Response to consultation on Implementing Technical Standards on amended disclosure requirements for ESG risks, equity exposures and aggregate exposure to shadow banking entities
1. Do you have any comments on the proposed set of information for Large institutions?
We acknowledge the EBA's aim to clarify and simplify the Pillar III ESG disclosure requirements to avoid duplications, overlaps and inconsistencies, in particular with other existing reporting obligations, as well as eliminate requirements which might not be useful from the prudential perspective. We emphasise that, while this goal is understandable, it should not compromise transparency. Prudential disclosures are crucial for the market to evaluate financial institutions' risk profiles and guide investment decisions. Therefore, incomplete or misleading information resulting from oversimplification could have significant implications.
Focusing on the requirements for large institutions, while we support the EBA's updated templates, we have suggestions for improvements regarding certain templates (see questions 12, 21, 22, 23, and 25). In addition, we also have concerns about the frequency of disclosure and the impact of the Omnibus directive (see question 4).
2. Do you have any comments on the simplified set of information for Other listed institutions and Large subsidiaries?

### Task instructions
(1) Write out the passage of the consultation response starting at "We acknowledge the" and ending at "have significant implications.".
(2) In the consultation response, what two things are prudential disclosures said to be crucial for the market to do?
(3) Carry on the consultation response on ESG disclosure requirements from the point where it stops.

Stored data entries
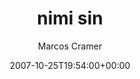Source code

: ---
title: 'nimi sin'
posts: 7
hash: 't428'
author: 'Marcos Cramer'
date: 2007-10-25T19:54:00+00:00
sources:
  - http://forums.tokipona.org/viewtopic.php%3Ft=428.html
---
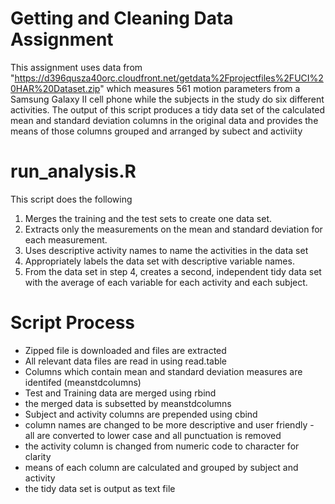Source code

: # Getting and Cleaning Data Assignment
This assignment uses  data from "https://d396qusza40orc.cloudfront.net/getdata%2Fprojectfiles%2FUCI%20HAR%20Dataset.zip" which measures 561 motion parameters from a Samsung Galaxy II cell phone while the subjects in the study do six different activities.  The output of this script produces a tidy data set of the calculated mean and standard deviation columns in the original data and provides the means of those columns grouped and arranged by subect and activiity

# run_analysis.R
This script does the following
1.  Merges the training and the test sets to create one data set.
2.  Extracts only the measurements on the mean and standard deviation for each measurement.
3.  Uses descriptive activity names to name the activities in the data set
4.  Appropriately labels the data set with descriptive variable names.
5.  From the data set in step 4, creates a second, independent tidy data set with the average of each variable for each activity and each subject.

# Script Process
* Zipped file is downloaded and files are extracted
* All relevant data files are read in using read.table
* Columns which contain mean and standard deviation measures are identifed (meanstdcolumns)
* Test and Training data are merged using rbind
* the merged data is subsetted by meanstdcolumns
* Subject and activity columns are prepended using cbind
* column names are changed to be more descriptive and user friendly - all are converted to lower case and all punctuation is removed
* the activity column is changed from numeric code to character for clarity
* means of each column are calculated and grouped by subject and activity
* the tidy data set is output as text file


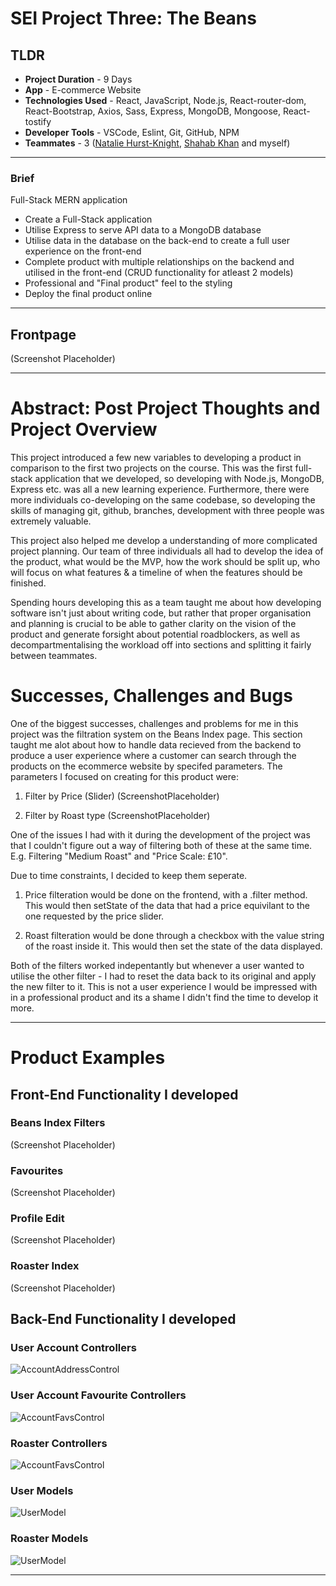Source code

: # SEI Project Three: The Beans


## TLDR
- **Project Duration** - 9 Days
- **App** - E-commerce Website
- **Technologies Used** - React, JavaScript, Node.js, React-router-dom, React-Bootstrap, Axios, Sass, Express, MongoDB, Mongoose, React-tostify 
- **Developer Tools** - VSCode, Eslint, Git, GitHub, NPM
- **Teammates** - 3 ([Natalie Hurst-Knight](https://github.com/nhurstknight/), [Shahab Khan](https://github.com/izzleshab) and myself)


____

### Brief

Full-Stack MERN application

- Create a Full-Stack application
- Utilise Express to serve API data to a MongoDB database
- Utilise data in the database on the back-end to create a full user experience on the front-end
- Complete product with multiple relationships on the backend and utilised in the front-end (CRUD functionality for atleast 2 models)
- Professional and "Final product" feel to the styling
- Deploy the final product online
____

## Frontpage
 (Screenshot Placeholder)
____

# Abstract: Post Project Thoughts and Project Overview

This project introduced a few new variables to developing a product in comparison to the first two projects on the course. This was the first full-stack application that we developed, so developing with Node.js, MongoDB, Express etc. was all a new learning experience. Furthermore, there were more individuals co-developing on the same codebase, so developing the skills of managing git, github, branches, development with three people was extremely valuable. 

This project also helped me develop a understanding of more complicated project planning. Our team of three individuals all had to develop the idea of the product, what would be the MVP, how the work should be split up, who will focus on what features & a timeline of when the features should be finished.

 Spending hours developing this as a team taught me about how developing software isn't just about writing code, but rather that proper organisation and planning is crucial to be able to gather clarity on the vision of the product and generate forsight about potential roadblockers, as well as decompartmentalising the workload off into sections and splitting it fairly between teammates.

# Successes, Challenges and Bugs

One of the biggest successes, challenges and problems for me in this project was the filtration system on the Beans Index page. This section taught me alot about how to handle data recieved from the backend to produce a user experience where a customer can search through the products on the ecommerce website by specifed parameters. The parameters I focused on creating for this product were:

1. Filter by Price (Slider)
(ScreenshotPlaceholder)

2. Filter by Roast type 
(ScreenshotPlaceholder)

One of the issues I had with it during the development of the project was that I couldn't figure out a way of filtering both of these at the same time. E.g. Filtering "Medium Roast" and "Price Scale: £10".

Due to time constraints, I decided to keep them seperate.

1. Price filteration would be done on the frontend, with a .filter method. This would then setState of the data that had a price equivilant to the one requested by the price slider.

2. Roast filteration would be done through a checkbox with the value string of the roast inside it. This would then set the state of the data displayed.

Both of the filters worked indepentantly but whenever a user wanted to utilise the other filter - I had to reset the data back to its original and apply the new filter to it. This is not a user experience I would be impressed with in a professional product and its a shame I didn't find the time to develop it more. 
____
# Product Examples

## Front-End Functionality I developed

### Beans Index Filters
 (Screenshot Placeholder)

### Favourites 
 (Screenshot Placeholder)

 ### Profile Edit
 (Screenshot Placeholder)

 ### Roaster Index
 (Screenshot Placeholder)


 ## Back-End Functionality I developed

### User Account Controllers
![AccountAddressControl](/readmePictures/AccountAddressControl.png)

 ### User Account Favourite Controllers
![AccountFavsControl](/readmePictures/AccountFavsControl.png)

 ### Roaster Controllers
![AccountFavsControl](/readmePictures/AccountFavsControl.png)

 ### User Models
![UserModel](/readmePictures/UserModel.png)

  ### Roaster Models
![UserModel](/readmePictures/UserModel.png)
____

### Results in order
(1)
We acknowledge the EBA's aim to clarify and simplify the Pillar III ESG disclosure requirements to avoid duplications, overlaps and inconsistencies, in particular with other existing reporting obligations, as well as eliminate requirements which might not be useful from the prudential perspective. We emphasise that, while this goal is understandable, it should not compromise transparency. Prudential disclosures are crucial for the market to evaluate financial institutions' risk profiles and guide investment decisions. Therefore, incomplete or misleading information resulting from oversimplification could have significant implications.

(2) They are crucial for the market to evaluate financial institutions' risk profiles and guide investment decisions.

(3)
The EBA opted to simplify the disclosure requirements for other listed institutions and large subsidiaries by exempting them from submitting some templates. Although this approach may be proportionate and relevant for some templates, it also exempts significant institutions from providing highly relevant information from the ESG risk management perspective, particularly regarding the data covered in templates 3 and 4. Omitting these templates means little information will be available on exposure to transition risks, potentially misleading other market participants in their assessment of the ESG risk management of these institutions. Therefore, the EBA should mandate that other listed institutions and large subsidiaries report on templates 3 and 4 (or a simplified version, see questions 21 and 22) on an annual basis.
3. Do you have any comments on the simplified set of information proposed for SNCI and other non-listed institutions?
We recognise the request from SNCIs for simplified standards regarding ESG disclosures. While we acknowledge the importance of this demand from the proportionality perspective, it should not come at the cost of transparency and the quality of information.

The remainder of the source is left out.